At Evergen, we began optimising home batteries to assist homeowners create additional value from time of use tariff arbitrage. This mostly involves utilising frequent weather, generation and load forecasts to decide to occasionally charge the battery from the grid during off peak tariffs at night the day before our forecasts suggest that solar won’t generate sufficiently to avoid peak tariff imports. We have continually researched, updated and improved our systems, and are now assisting many retailers to optimise residential solar-battery systems against a combination of wholesale price plus network tariffs, including two-way tariffs. These prices can change every 5 minutes, and battery plans and commands therefore need to be adjusted on this timeframe, and enacted with alacrity. Our experiences suggest that doing so can generate large amounts of value and drastically reduce payback times for residential storage to periods that would shock the established wisdom. We observe that this can be done while limiting battery cycling to comfortable levels, within 0.9 to 1.2 cycles per day on average. We can customise the assertiveness of optimisation to either prioritise limiting cycling, or maximising arbitrage returns or anywhere in between.

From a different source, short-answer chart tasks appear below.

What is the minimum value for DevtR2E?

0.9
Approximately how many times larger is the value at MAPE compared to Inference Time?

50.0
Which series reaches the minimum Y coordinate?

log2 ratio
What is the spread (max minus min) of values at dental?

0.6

For retail consumers, full exposure to the wholesale market can be daunting, which is why retailers use hedging contracts to protect against volatility and hide it from consumers in the form of simple retail tariffs.

But battery owners have their own hedge – the battery itself. More than load shifting or solar generation, batteries specialise in shifting both load and export around. Batteries charge when the price is low or else soak up excess solar to avoid export at such times, or they discharge when price is high to either avoid high usage costs, or else actively sell into a great price. So, battery owners are well-placed to participate in the wholesale market, using the battery to avoid high costs and instead even generate income. 

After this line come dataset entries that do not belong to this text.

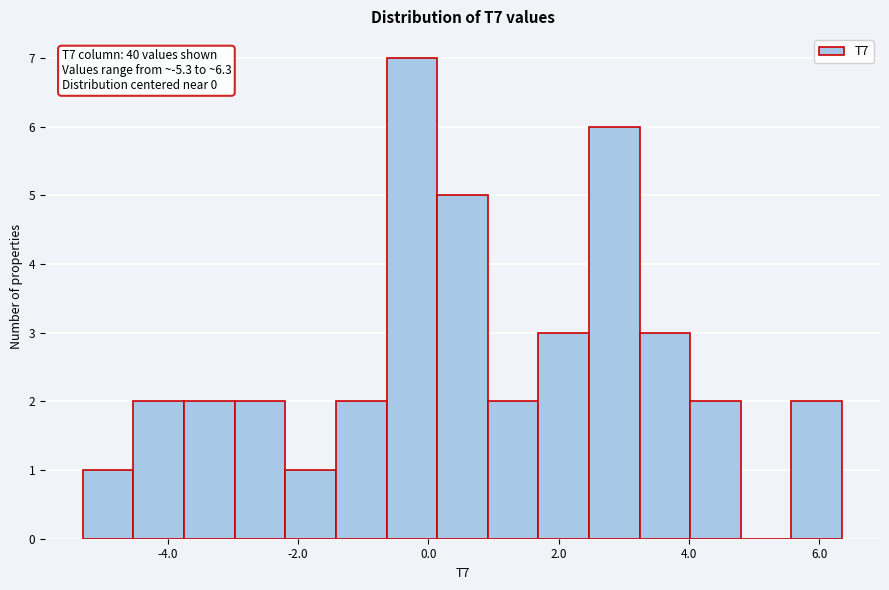

Around what value on the x-axis is the tallest bar? Give the approximate position of its centre, as read against the axis.

-0.2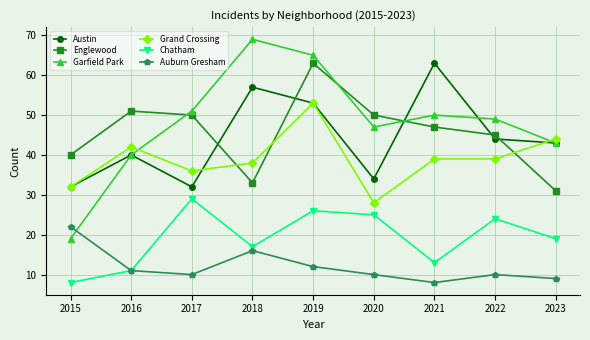

How many data points does each series have?

9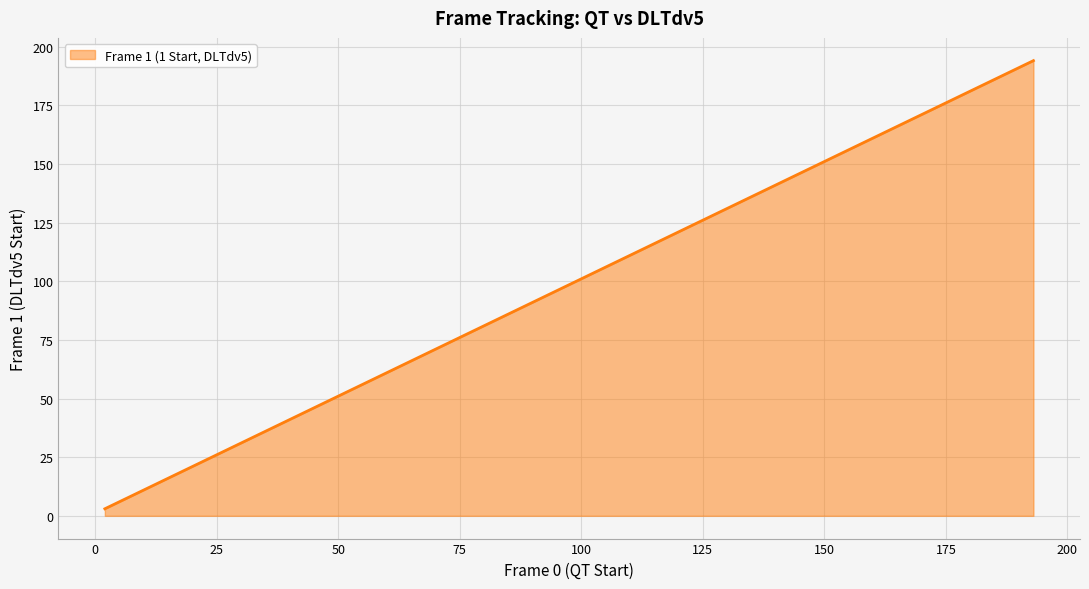

Reading right to left, what are all the values shown in this chart?

193=194	184=185	172=173	172=173	170=171	169=170	137=138	136=137	109=110	108=109	95=96	95=96	93=94	81=82	55=56	54=55	53=54	52=53	30=31	21=22	14=15	7=8	6=7	2=3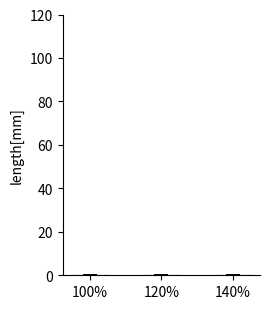

True or false: the data shows 0.1 at 140%.

True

Exposure to volatility even with a battery to ride the highs and lows is still not for everyone. What I think we will see in the years to come is the creation of retail products where battery owners provide increased permission for retailers to operate their batteries against this volatility to reduce the retailer’s cost to serve. In so doing, the retailer can continue to offer stable retail tariffs that give consumers protection from price volatility while also offering rewards or reduced tariffs. The challenge for retailers will be building and holding the large amount of trust necessary for consumers to relinquish this level of remote control of their assets. This trust will centre on demonstrating to consumers that the rewards they are offered are commensurate with the scope of control they are affording. It is non-trivial to explain automated battery behaviour in a volatile market to consumers and show that the consumer is deriving a sizeable share of the value created from this type of control.

This is a challenge I’m actually really excited about. In my view, there are many innovative options available for energy companies to engender this trust. This innovation spans a variety of areas, from app design to communicate and visualise battery and market activity, to clever code that interprets algorithmic decisions into simple language descriptions for consumers. One of the most compelling avenues is around bundling up solar/battery installation with financing and bundled VPP retail offerings, such that consumers can seek energy independence with little or no up-front cost.

We have a long way to go but I am proud of the whole team at Evergen, all our partners, OEMs, and our customers. This transition is by no means easy, but bizarrely Australia is still leading the way in many respects and whilst we could definitely do more as a nation to make it go faster we should be very proud.